Background: Correctly distinguishing mass-forming chronic pancreatitis (MFCP) from pancreatic cancer (PC) is of clinical significance to determine optimal therapy and improve the prognosis of patients. According to research, inflammation status in PC is different from that in MFCP. Mean platelet volume/platelet ratio (MPR) is a platelet-related inflammation index which has been proven to be valuable in the diagnosis and prognosis of various malignant cancers due to the change in mean platelet volume and platelet count under abnormal inflammatory conditions caused by tumors.

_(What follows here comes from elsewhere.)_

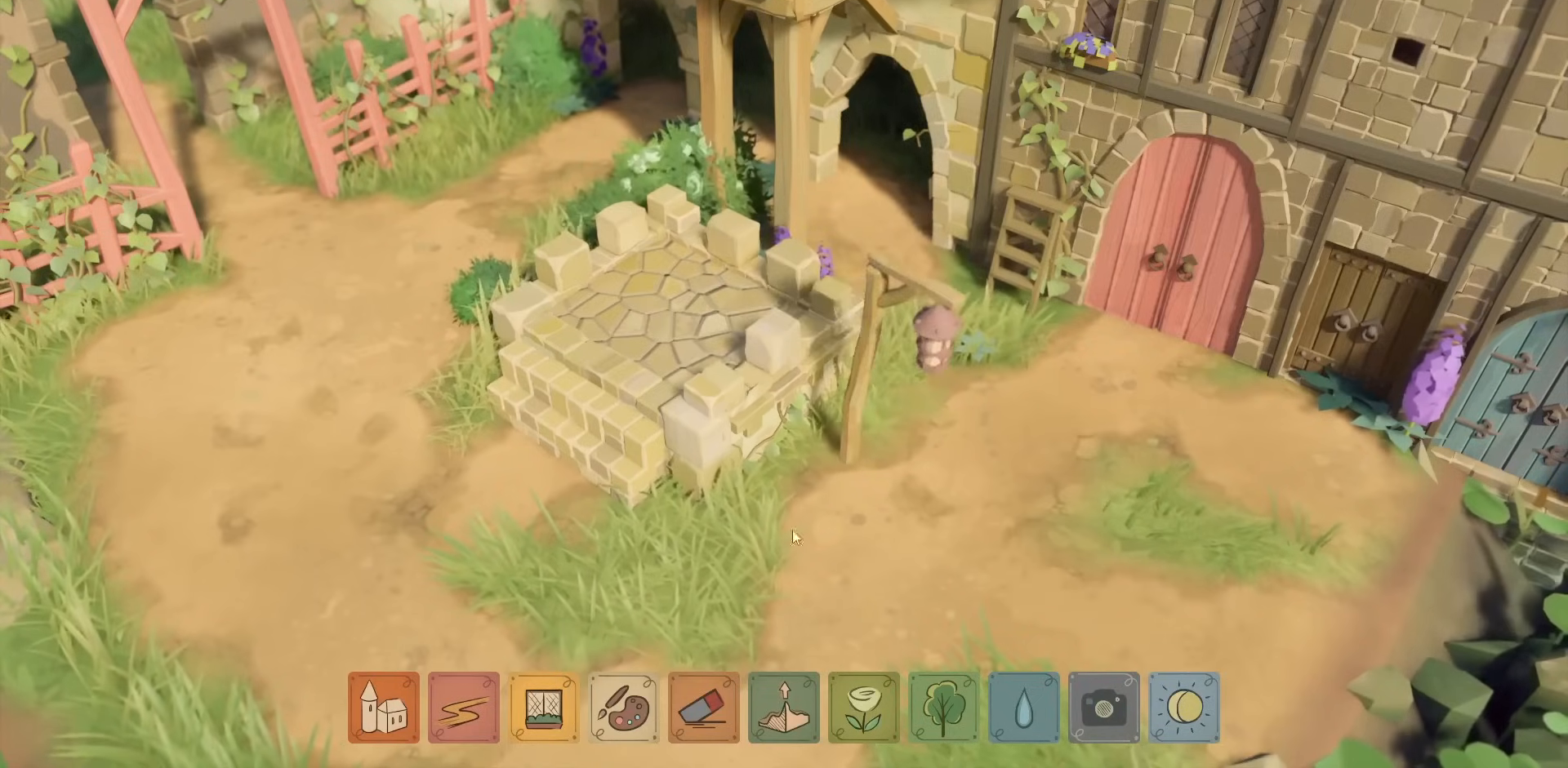
{"keys": [], "mouse": [], "events": []}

Thus, we conducted this study to investigate the clinical value of MPR in distinguishing MFCP from PC. Methods: We retrospectively analyzed the data of 422 patients who were suspected to have PC during imaging examination at our department from January 2012 to December 2021. Included patients were divided into the PC (n = 383) and MFCP groups (n = 39), according to their pathological diagnosis. Clinical data including MPR were compared within these two groups and the diagnostic value was explored using logistic regression. The ROC curve between MPR and PC occurrence was drawn and an optimal cut-off value was obtained. Propensity score matching was applied to match MFCP patients with PC patients according to their age and carbohydrate antigen 19-9 (CA19-9). Differences in MPR between groups were compared to verify our findings. Results: The area under the ROC curve between MPR and PC occurrence was 0.728 (95%CI: 0.652–0.805) and the optimal cut-off value was 0.045 with a 69.2% sensitivity and 68.0% accuracy. For all the included patients, MPRs in the MFCP and PC groups were 0.04 (0.04, 0.06) and 0.06 (0.04, 0.07), respectively (p = 0.005). In patients with matching propensity scores, MPRs in the MFCP and PC groups were 0.04 (0.03, 0.06) and 0.06 (0.05, 0.08), respectively (p = 0.005). Multiple logistic regression in all included patients and matched patients confirmed MPR and CA19-9 as independent risk markers in distinguishing PC. Combining CA19-9 with MPR can increase the sensitivity and accuracy in diagnosing PC to 93.2% and 89.5%, respectively. Conclusion: MPR in PC patients is significantly higher than that in MFCP patients and may be adopted as a potential indicator to distinguish MFCP and PC. Its differential diagnosis capacity can be improved if combined with CA19-9.